La ofensa del evangelio

christ-crucifiedHace un par de días, leía en un blog -que consulto a menudo- una entrada en la que se citaba otro blog en el que,  a su vez, se citaba la frase que podéis leer a continuación.

“Al decirnos que Jesús murió por nosotros, el evangelio es insultante. Nos dice que nuestra condición es tan mala que sólo la muerte del Hijo de Dios podía salvarnos. Por supuesto, esto ofende a quienes vivimos inmersos en el culto a la personalidad propio de nuestros tiempos y a la extendida creencia popular en la innata bondad del hombre.” Tim Keller, The Message of Romans (Redeemer Presbyterian Church, 2003), 2.

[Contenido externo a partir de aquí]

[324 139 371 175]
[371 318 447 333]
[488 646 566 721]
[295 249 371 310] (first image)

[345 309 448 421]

Sin duda, tal y como Pablo deja bien claro en su carta de I Corintios 1:22-24:  “Los judíos quieren ver milagros para creer en el mensaje que les anunciamos, y los griegos quieren oír un mensaje que suene razonable e inteligente. Sin embargo, nosotros les anunciamos que Jesús es el Mesías, ¡y que murió en la cruz! Para la mayoría de los judíos, esto es un insulto; y para los que no son judíos, es una tontería. En cambio, para los que fueron elegidos por Dios, sean judíos o no, el poder y la sabiduría de Dios se han manifestado en la muerte del Mesías que Dios envió” (La Biblia en lenguaje sencillo).

La muerte de Jesús en la cruz es la ofensa del evangelio que pone de manifiesto que nuestro principal problema no es, esencialmente, una baja autoestima o la poca capacidad que tenemos de creer en nosotros mismos; de hecho, el mensaje del evangelio no es que Dios envió a su Hijo a morir por nosotros para ayudarnos a que logremos ser una versión mejorada de nosotros mismos. No es que fuéramos, básicamente buenos, y Jesús a lo que vino fue a hacer salir lo mejor de nosotros mismos… ¿para eso era realmente necesaria la cruz? No, la cuestión toca más fondo.

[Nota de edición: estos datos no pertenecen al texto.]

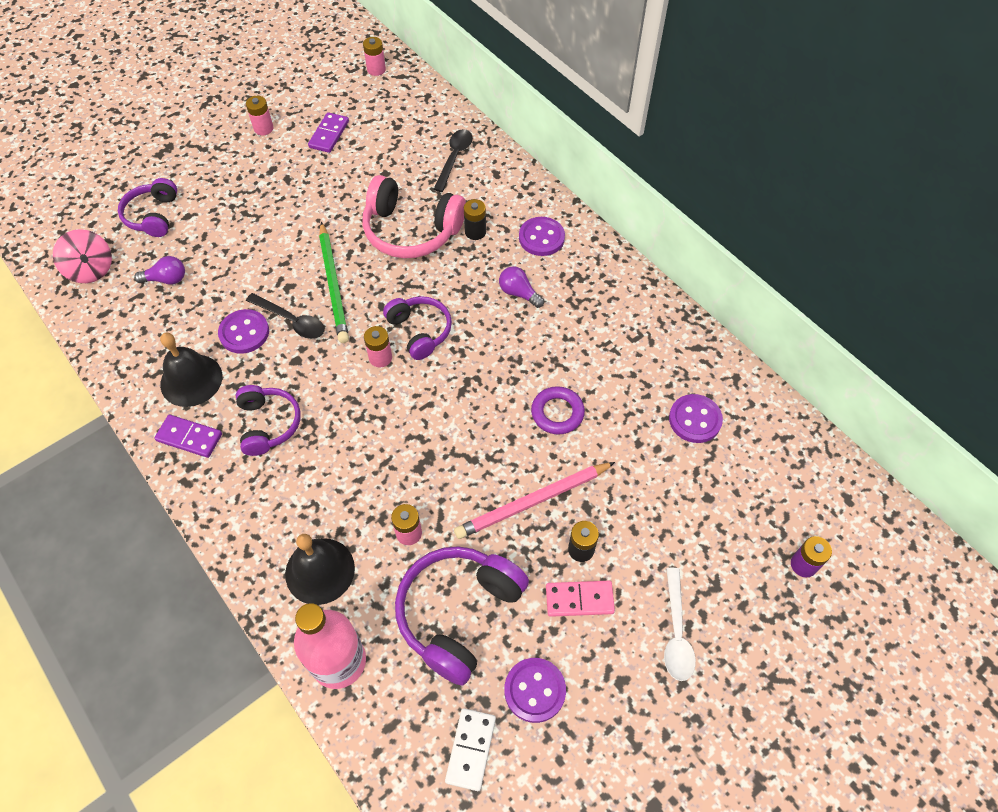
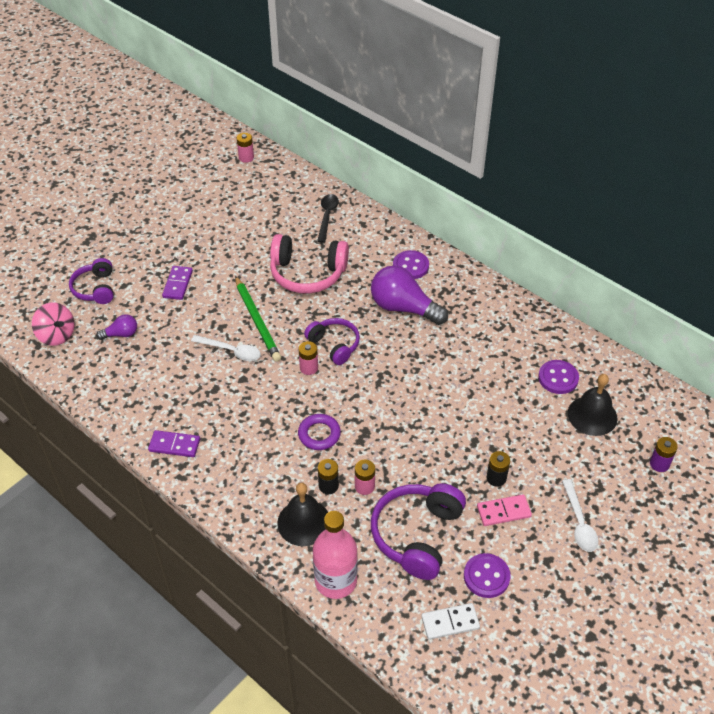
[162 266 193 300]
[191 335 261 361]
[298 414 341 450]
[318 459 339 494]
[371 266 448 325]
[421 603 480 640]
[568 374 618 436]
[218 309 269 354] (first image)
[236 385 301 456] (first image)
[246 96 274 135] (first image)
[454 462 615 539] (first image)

La cruz del evangelio escandaliza (hace que tropecemos) con el concepto que tenemos de nosotros mismos, en contraste con la manera en la que Dios nos ve y nos describe en su Palabra. La cruz del evangelio es algo que, en términos humanos, no tiene sentido (una locura) porque trastoca y pone de patas arriba el orden de las cosas tal y como esperamos que sean; pues hace débil al fuerte y fuerte al débil o al que cree tener algo lo envía vacío y al que reconoce no tener nada le garantiza que llegará a tenerlo todo.

Efectivamente, el evangelio es ofensivo. Pero su propósito no es sólo la ofensa, sino también la vida eterna. Si somos capaces de dejar de tomarnos demasiado en serio a nosotros mismos y aprendemos a tomarnos realmente en serio a Dios, entonces pasaremos de sentir la ofensa del evangelio… a sentir su poder, que es poder de salvación para todo aquél que cree… indiferentemente de que sea gentil o judío, como decía Pablo en su carta a los Corintios.